» Stored data entries
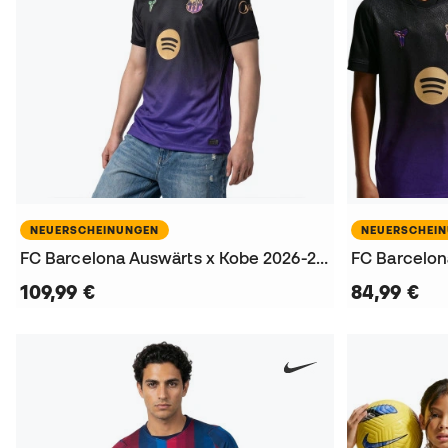
NEUERSCHEINUNGEN
NEUERSCHEI
FC Barcelona Auswärts x Kobe 2026-2027 Trikot
109,99 €
84,99 €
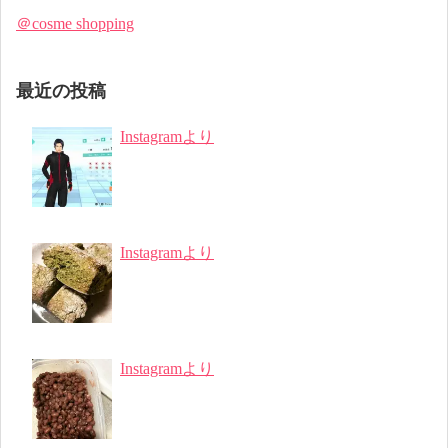
＠cosme shopping
最近の投稿
Instagramより
Instagramより
Instagramより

» ACTION ITEM
Recast the text of all the entries above as a JSON list of strings, one string per line, with blank lines omitted. Leave the pictures out of the list.

» RESULT
[
  "NEUERSCHEINUNGEN",
  "NEUERSCHEI",
  "FC Barcelona Auswärts x Kobe 2026-2027 Trikot",
  "109,99 €",
  "84,99 €",
  "＠cosme shopping",
  "最近の投稿",
  "Instagramより",
  "Instagramより",
  "Instagramより"
]